The Royal Palace in Brussels opened its doors to the public on Friday July 23rd with some slight modifications given the current situation. Entrance is free but must be booked in advance on the Palace’s website. Booking on site will not possible. Also, there will be no exhibitions in the salons this year.
The Venice Staircase is where large oil paintings with views of Venice by Jean-Baptiste van Moer hang. Something new is that this year’s route also takes you along the garden behind the Royal PalaceRoyal Palace’s press release
The Royal Palace is located in front of Brussels Park and it represents the power of constitutional Monarchy, the center of the Royal family’s political life. To this day, it is still used by the royal members for formal meetings and receptions, although the family usually lives in the Royal Palace of Laeken. Every year, on the occasion of the king’s holidays, the palace is open and it’s possible to admire the incredible architecture and the works of art hidden on the inside.

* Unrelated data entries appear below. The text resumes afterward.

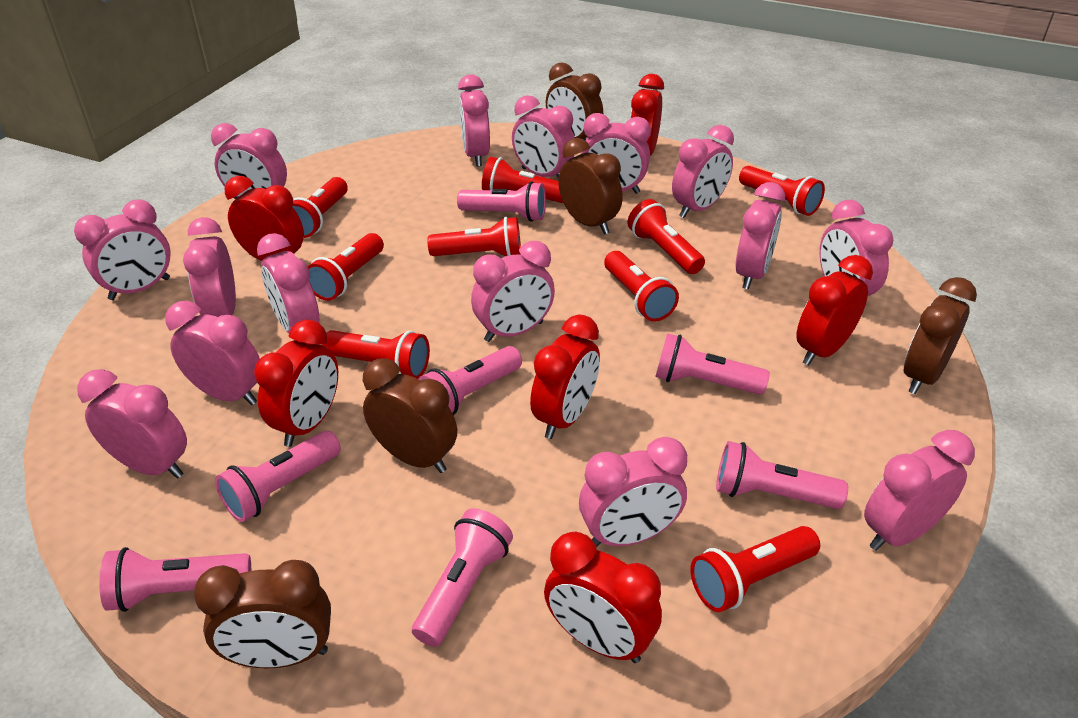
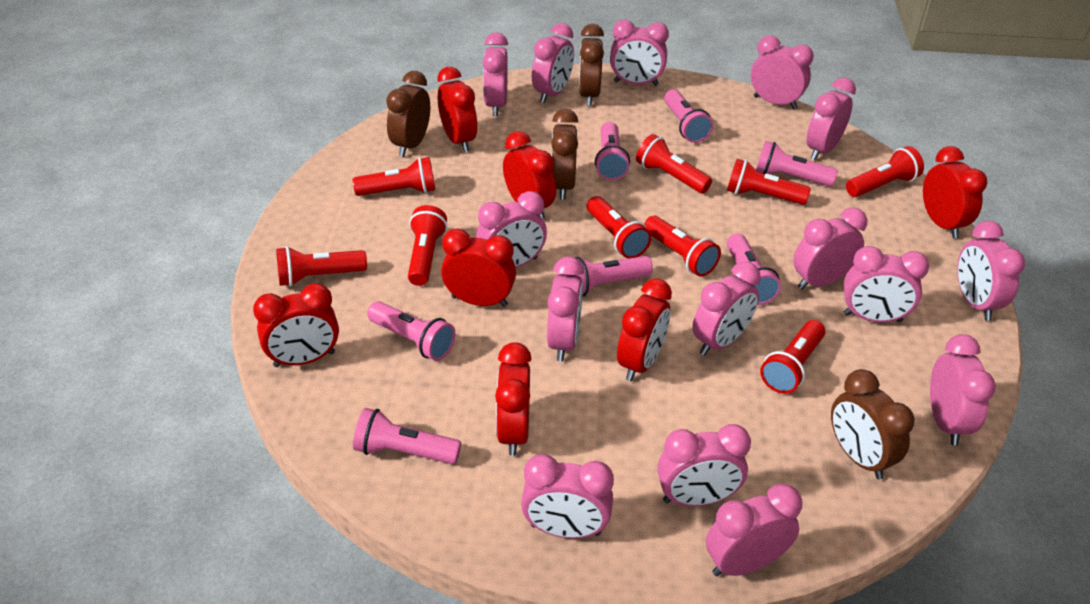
brown clock: 5 -> 4
red clock: 6 -> 7

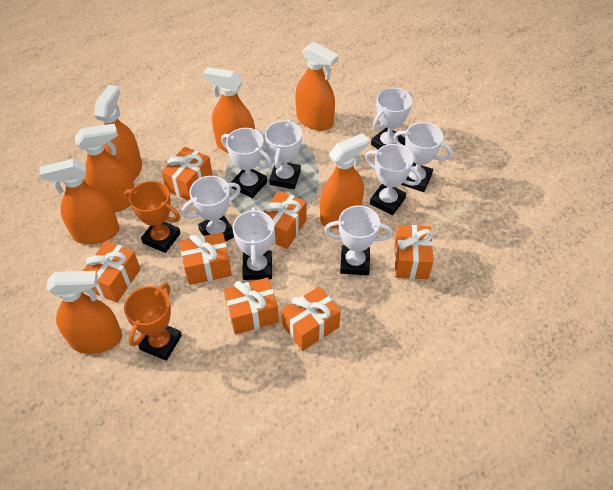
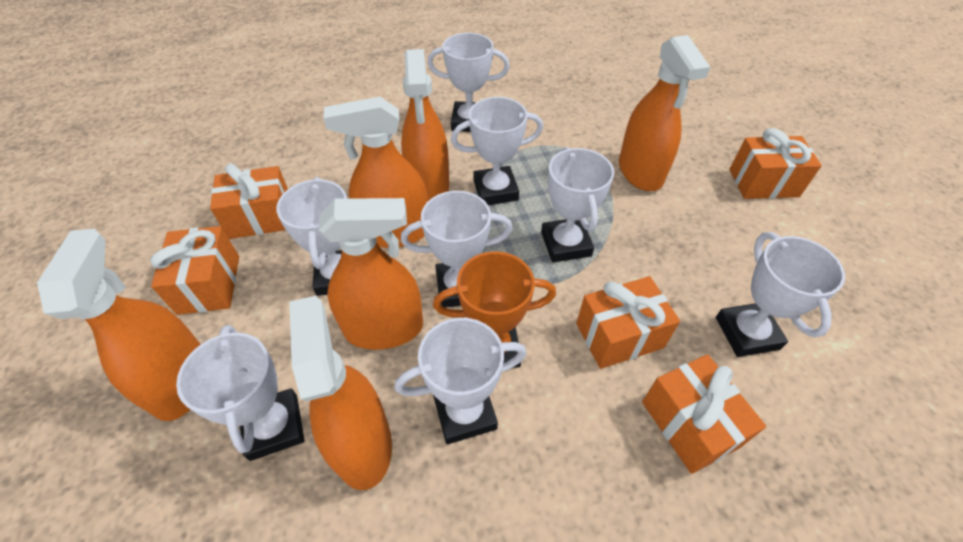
orange gift: 7 -> 5
orange spray bottle: 7 -> 6
orange trophy: 2 -> 1

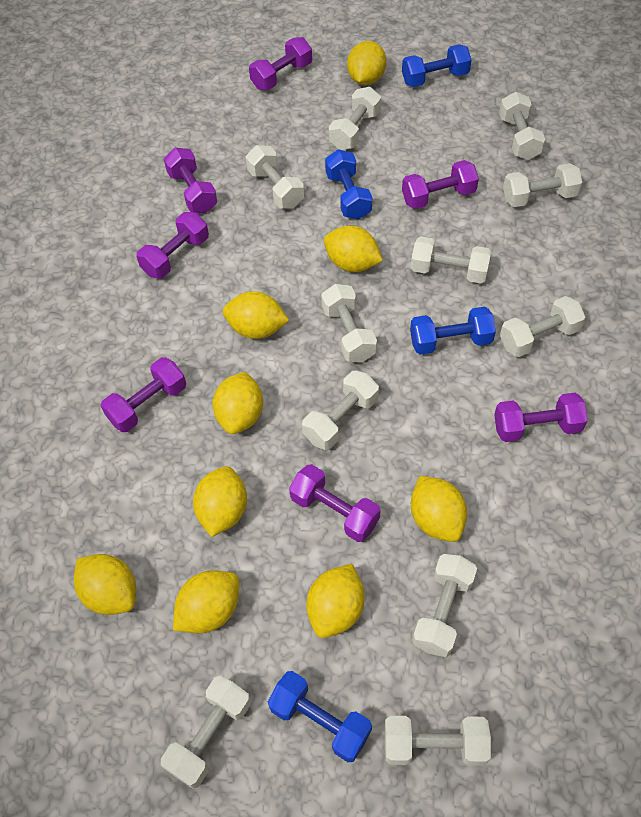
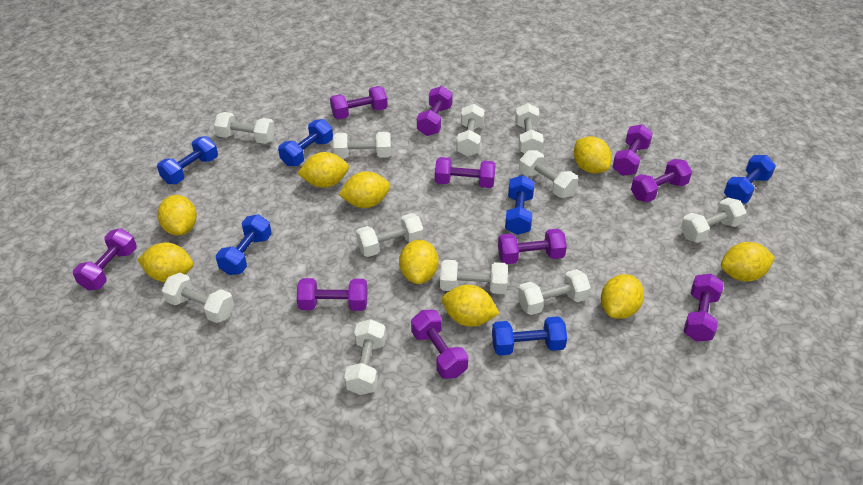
blue dumbbell: 4 -> 6
purple dumbbell: 7 -> 10

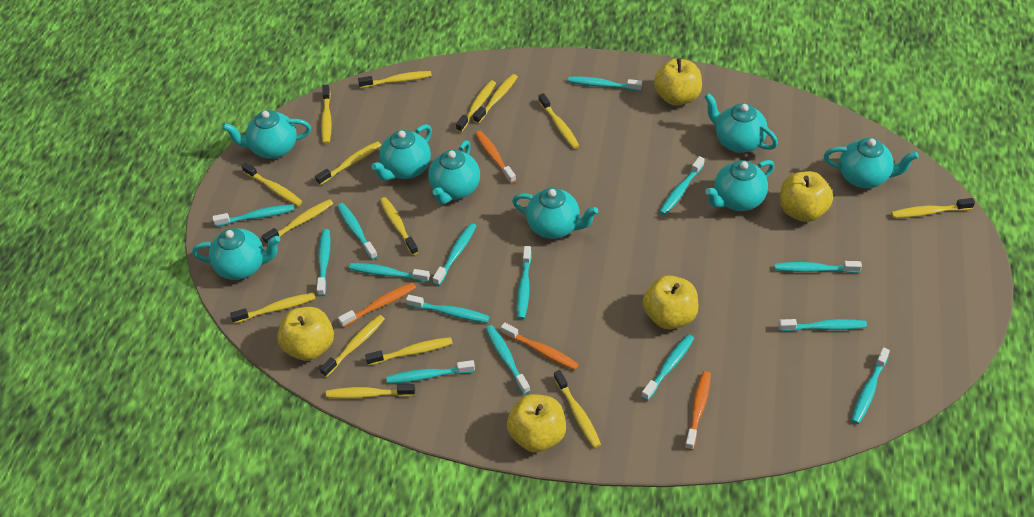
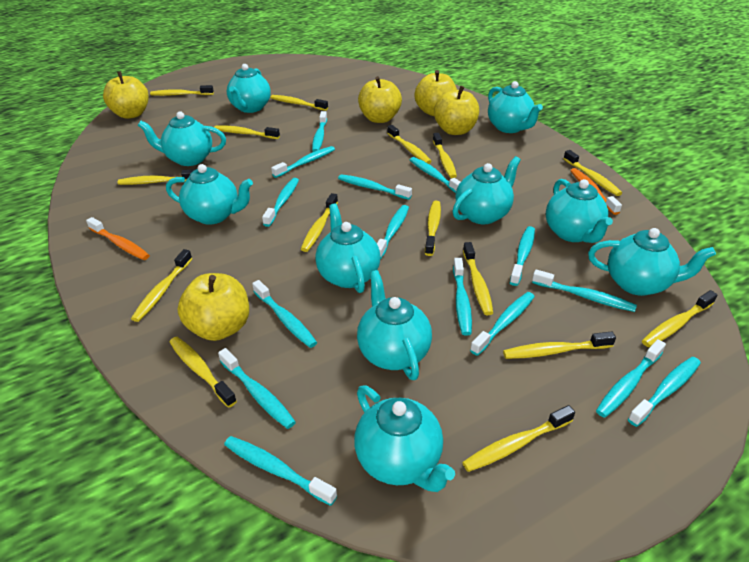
orange toothbrush: 4 -> 2
turquoise teapot: 8 -> 10

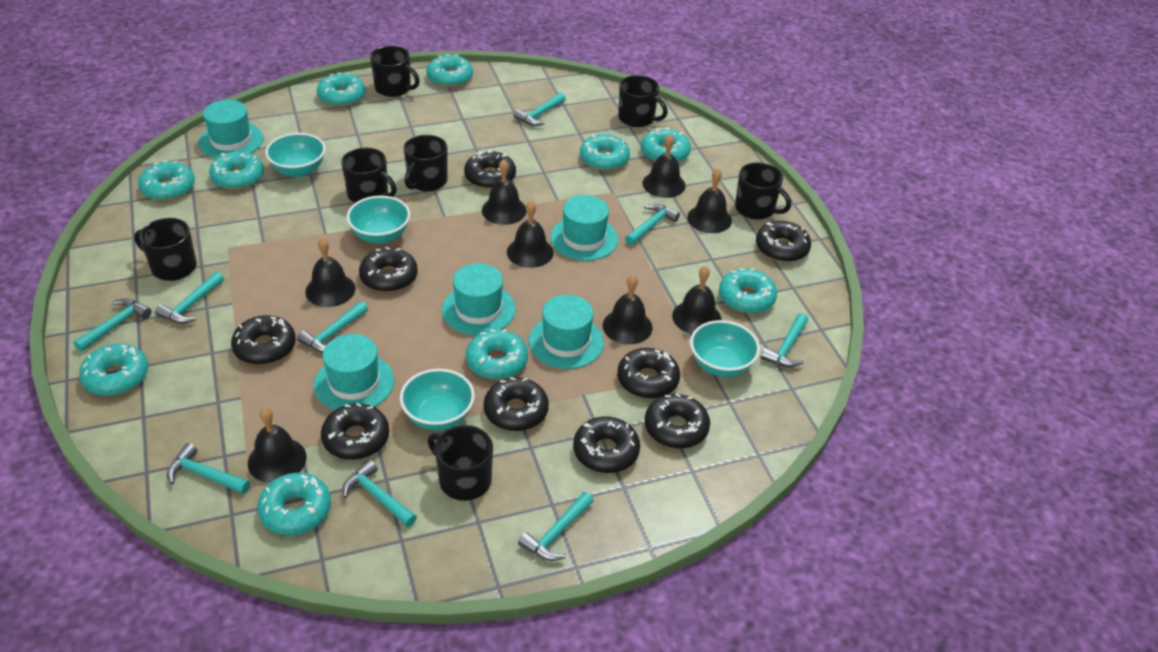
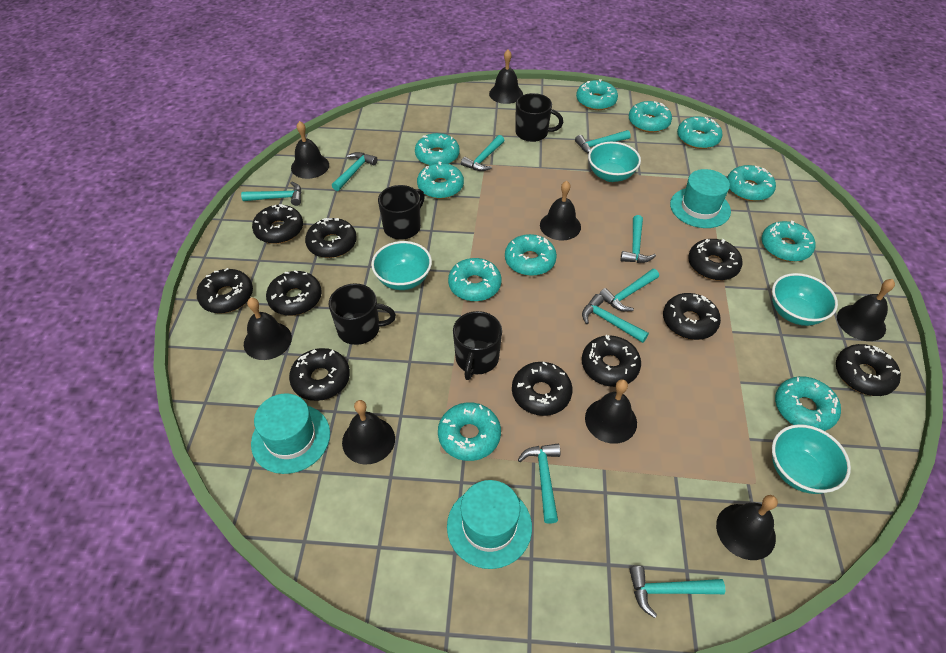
black donut: 9 -> 10
black mug: 7 -> 4
turquoise donut: 10 -> 11
turquoise hat: 5 -> 3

The first nucleus of the palace was built on the 18th century, although the façade was rebuilt on 1900. It was raised over a previous construction, the Coudenberg Palace, a complex erected in the Middle Ages. The building offers a great variety of works of art and exhibitions, which were expanded and developed through the years also thanks to the Queen, who added some pieces of modern art in some of the state rooms.
The palace offers incredible masterpieces and beautiful rooms, such as the Throne room, the main staircase, the State rooms (with original furniture and portraits of previous Belgian monarchs), the Goya room and the Mirror room.
The Throne room hosts in the center four low reliefs by Auguste Rodin. They represent the economic activities of the Belgian provinces, with the exception of that of Brabant, which hosts the Palace on its territory. The Scheldt and the Meuse, symbols of Flanders and Wallonia, by Thomas Vinçotte, are above the doors. The parquet in oak and exotic woods, and the bronze and gilded chandeliers confer a monumental and prestigious appearance to the throne room.
The main staircase is an example of architectural harmony: it combines perfect proportions, luxurious decorations and exceptional materials -green marble on the ramp and the white marble of the staircase.
The Pilaster room was originally a waiting room and was then turned into a dining room for high dignitaries. The Empire style armchairs are part of the furniture which was used by Napoleon Bonaparte and Josephine de Beauharnais. The harp was probably used by Queen Louise-Marie. The portrait of King Leopold I, which dates from 1846, was painted by Franz-Xaver Winterhalter.
The Goya room hosts several tapestries (“The Dance,” “The Little Blind Boy” and the “The Water Carrier”) that reproduce a drawing by Francisco Goya. They have been woven in Madrid and were offered to the King Leopold I by Queen Isabelle II of Spain.
The Mirror room evokes Congo. The walls are decorated with marble and copper. King Albert I had the works completed with mirrors on the walls, which were originally intended to feature allegorical scenes evoking Africa. In 2002, Jan Fabre covered the ceiling and one of the three chandeliers with nearly a million and a half jewel beetles and entitled his work “Heaven of Delight.” The room is used regularly to host events.
A visit to the Palace ends with a short walk through the garden, which is located behind the main building.